So saying, he motioned me to follow him, and led the way from the room, carrying with him a small shaded lamp.

When we entered an adjoining apartment the shadows there were so dense, and the light we had with us was so feeble, that, for some moments, I could discern nothing. A dull fire smouldered in the grate, but shed no light on the interior of the room, which seemed furnished as a small parlour. There was a large sofa at the farther end, and someone lay upon it covered with rugs. Dr. Wygram held the light a little lower, the rays fell upon an upturned face, that of a boy apparently asleep. I started, for was it not the self-same face upon which the flickering light of a railway carriage lamp had fallen so many years before? The very same, in every lineament, nothing was changed.

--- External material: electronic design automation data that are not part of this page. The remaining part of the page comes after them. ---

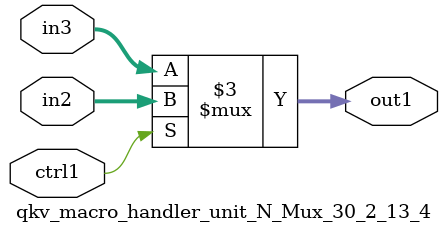
<source format=v>

`timescale 1ps / 1ps


module qkv_macro_handler_unit_N_Mux_30_2_13_4( in3, in2, ctrl1, out1 );

    input [29:0] in3;
    input [29:0] in2;
    input ctrl1;
    output [29:0] out1;
    reg [29:0] out1;

    
    // rtl_process:qkv_macro_handler_unit_N_Mux_30_2_13_4/qkv_macro_handler_unit_N_Mux_30_2_13_4_thread_1
    always @*
      begin : qkv_macro_handler_unit_N_Mux_30_2_13_4_thread_1
        case (ctrl1) 
          1'b1: 
            begin
              out1 = in2;
            end
          default: 
            begin
              out1 = in3;
            end
        endcase
      end

endmodule


</source>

I am not naturally quick in coming to a conclusion. Things dawn upon me now even more slowly than of old. I was startled for the moment, nothing more; though a creeping horror moved already towards my heart, I had not felt its actual touch.

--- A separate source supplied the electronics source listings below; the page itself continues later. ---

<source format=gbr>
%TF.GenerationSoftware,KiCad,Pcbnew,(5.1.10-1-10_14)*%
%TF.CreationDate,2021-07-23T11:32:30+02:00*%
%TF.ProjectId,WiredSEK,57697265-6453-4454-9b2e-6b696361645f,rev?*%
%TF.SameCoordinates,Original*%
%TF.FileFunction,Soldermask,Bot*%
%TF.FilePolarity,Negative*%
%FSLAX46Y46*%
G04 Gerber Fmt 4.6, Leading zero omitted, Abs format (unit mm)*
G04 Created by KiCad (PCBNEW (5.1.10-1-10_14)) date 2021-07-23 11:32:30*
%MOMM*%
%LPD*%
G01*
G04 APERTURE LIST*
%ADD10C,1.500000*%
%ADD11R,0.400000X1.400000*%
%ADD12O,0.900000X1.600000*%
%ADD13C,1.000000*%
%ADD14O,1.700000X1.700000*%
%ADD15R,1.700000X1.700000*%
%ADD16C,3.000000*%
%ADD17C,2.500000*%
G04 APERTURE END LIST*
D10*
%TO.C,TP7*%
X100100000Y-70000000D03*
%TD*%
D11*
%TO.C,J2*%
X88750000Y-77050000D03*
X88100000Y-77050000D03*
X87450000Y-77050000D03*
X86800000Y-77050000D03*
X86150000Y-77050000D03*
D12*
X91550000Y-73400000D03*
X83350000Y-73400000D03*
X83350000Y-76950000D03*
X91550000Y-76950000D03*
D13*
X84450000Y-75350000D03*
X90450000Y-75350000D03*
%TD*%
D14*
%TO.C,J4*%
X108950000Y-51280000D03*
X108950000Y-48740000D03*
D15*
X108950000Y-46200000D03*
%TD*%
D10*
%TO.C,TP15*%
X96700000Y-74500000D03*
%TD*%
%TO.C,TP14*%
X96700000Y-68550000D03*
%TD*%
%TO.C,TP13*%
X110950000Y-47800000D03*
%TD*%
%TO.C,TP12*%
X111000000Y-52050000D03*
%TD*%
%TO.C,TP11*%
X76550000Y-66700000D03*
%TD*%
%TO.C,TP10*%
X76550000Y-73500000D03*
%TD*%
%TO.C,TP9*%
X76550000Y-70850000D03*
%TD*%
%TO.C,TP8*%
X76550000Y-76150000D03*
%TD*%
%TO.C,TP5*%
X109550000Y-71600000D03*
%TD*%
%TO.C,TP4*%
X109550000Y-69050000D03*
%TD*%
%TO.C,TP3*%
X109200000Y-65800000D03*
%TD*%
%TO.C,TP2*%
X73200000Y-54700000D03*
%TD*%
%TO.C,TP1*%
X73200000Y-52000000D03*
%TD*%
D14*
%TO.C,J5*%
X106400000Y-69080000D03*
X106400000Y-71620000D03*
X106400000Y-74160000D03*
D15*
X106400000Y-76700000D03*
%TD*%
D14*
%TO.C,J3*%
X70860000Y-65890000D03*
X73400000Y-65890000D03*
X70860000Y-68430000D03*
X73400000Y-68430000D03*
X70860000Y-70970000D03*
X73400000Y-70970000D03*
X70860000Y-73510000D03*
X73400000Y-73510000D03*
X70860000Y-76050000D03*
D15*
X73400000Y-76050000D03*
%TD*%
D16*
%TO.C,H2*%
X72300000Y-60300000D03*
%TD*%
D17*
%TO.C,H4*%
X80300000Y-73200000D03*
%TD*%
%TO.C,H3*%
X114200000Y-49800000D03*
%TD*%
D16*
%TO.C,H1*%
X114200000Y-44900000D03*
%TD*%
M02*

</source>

“That is my sorrow,” said the father, turning to me, without diverting the rays of the lamp from his son’s face; then, without another word, motioned me to follow him out. I did so. The shadows fell once more upon the sleeper, even as the shadows of the years had fallen, till that moment, upon my recollection of his features.

On a sudden the full significance of what I had seen rushed upon me.

“Great God!” I cried, “what is this, Wygram? Speak!”

We were in the corridor now, and he did not return an answer. We re-entered the lighted room. My patience gave way.

“For Heaven’s sake,” I said, “Wygram, tell me what is the meaning of this! How is your son—the boy sleeping yonder—the same, unchanged—?” The query died upon my lips, for he to whom I spoke was pale as ashes. I read the answer of my inarticulate question, there and then, in his face. By virtue of some nightmare spell, the boy I had seen so many years before, the boy, who by this time should have been a grown man, was slumbering, still a boy, in the room we had just quitted.

They say that when, in dreams, anything manifestly absurd or inconsistent presents itself, the dreamer at once awakes. In the sitting-room of the cottage that night, seated beside my old friend, how often did I think myself dreaming, and long for the moment of waking to be precipitated by the seeming contradiction I had just witnessed! For some time neither of us spoke. Dr. Wygram sat motionless with the blank and, as it were, featureless expression on his countenance which I have so often seen sudden calamity impart. Yet his affliction, new and inexplicable to me as yet, must have become familiar enough to himself. After all, it must have been its first, its only revelation to another, which, as it were, reawakened himself to a sense of its utter bewilderment and hopelessness. And to me (of all men) he had turned for help, for counsel, in circumstances so astounding! What could I do? My own brain was in a whirl. The sense of wonderment once past, a painful search for possible explanation succeeded—explanation of what? That was the puzzling difficulty. A problem was before me, but, from lack of all precedent, the conditions of effectual presentation were wanting. How, then, attempt the solution?